50 Nu was er een man, Josef genaamd, die lid was van de Raad; maar hij was een braaf en rechtschapen man,
Njalo khangela, indoda ethiwa nguJosefa, ilunga lomphakathi, indoda elungileyo eqotho;
51 die aan hun plannen en drijven geen deel had genomen. Hij was van Arimatea, een joodse stad, en verwachtte ook zelf het koninkrijk Gods.
yena wayengavumelananga lecebo lesenzo sabo; wayevela eArimathiya umuzi wamaJuda, laye ngokwakhe wayelindele umbuso kaNkulunkulu;
52 Hij ging naar Pilatus, om het lichaam van Jesus te vragen.
lowo waya kuPilatu wacela isidumbu sikaJesu.
53 Hij nam het af, wikkelde het in lijnwaad, en legde het in een graf, dat in de rots was uitgehouwen, en waarin nog nooit iemand was neergelegd.
Wasesethula wasigoqela ngelembu elicolekileyo, wasibeka engcwabeni elaligujwe edwaleni, lapho okwakungazanga kubekwe khona umuntu.

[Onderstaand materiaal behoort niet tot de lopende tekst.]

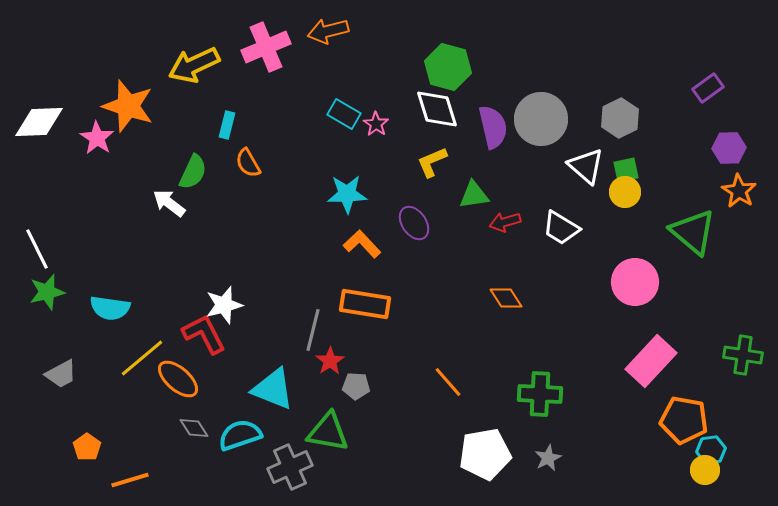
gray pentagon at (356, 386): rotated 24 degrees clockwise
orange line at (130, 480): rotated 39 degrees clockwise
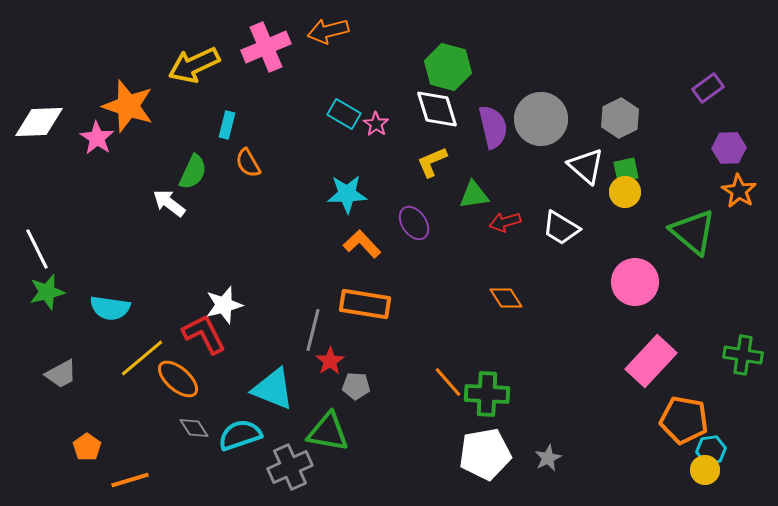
green cross at (540, 394): moved 53 px left
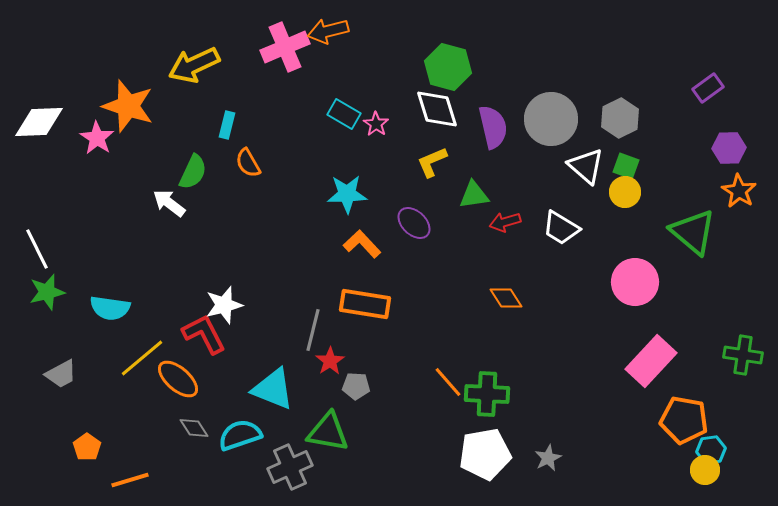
pink cross at (266, 47): moved 19 px right
gray circle at (541, 119): moved 10 px right
green square at (626, 170): moved 4 px up; rotated 32 degrees clockwise
purple ellipse at (414, 223): rotated 12 degrees counterclockwise
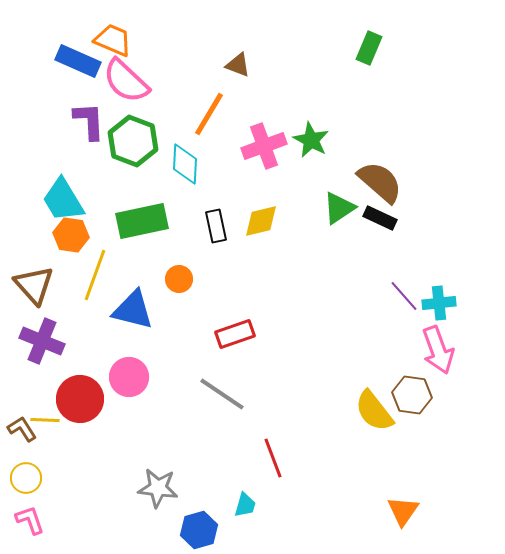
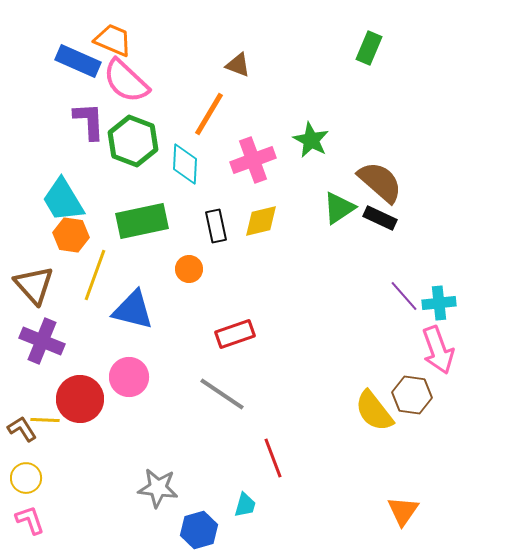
pink cross at (264, 146): moved 11 px left, 14 px down
orange circle at (179, 279): moved 10 px right, 10 px up
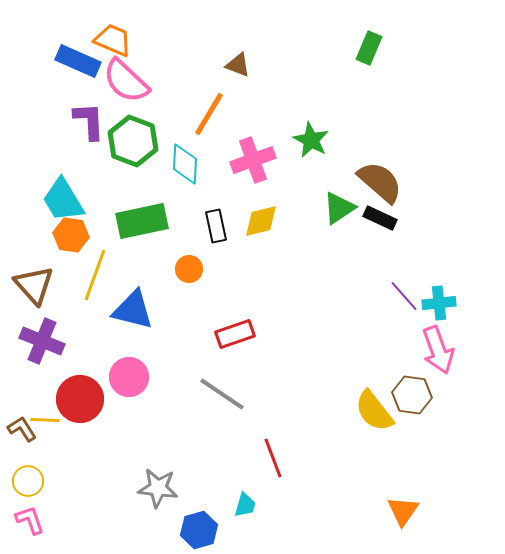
yellow circle at (26, 478): moved 2 px right, 3 px down
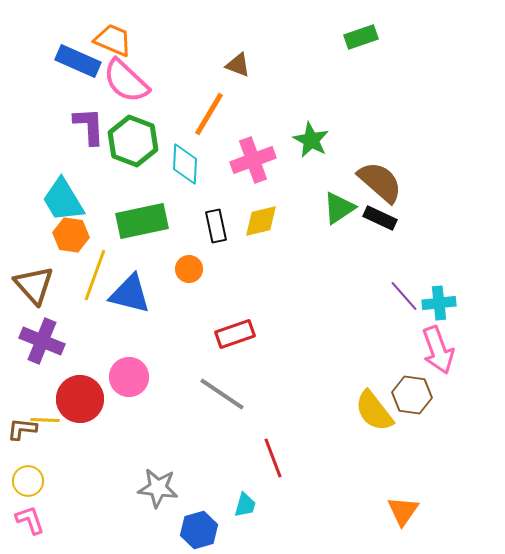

54 Het was vrijdag, en de sabbat brak aan.
Kwakulusuku lwamalungiselelo, lesabatha laselisondela.
55 De vrouwen, die met hem uit Galilea waren gekomen, gingen mee, en zagen het graf, en hoe zijn lichaam er in werd gelegd.
Labesifazana, ababeze laye bevela eGalili, balandela, balibona ingcwaba, lokuthi isidumbu sibekwe njani.
56 Daarna gingen ze heen, en maakten specerijen en balsem gereed; maar op de sabbat hielden ze de voorgeschreven rustdag.
Basebebuyela emuva balungisa amakha lamagcobo. Ngesabatha basebephumula njengokomlayo.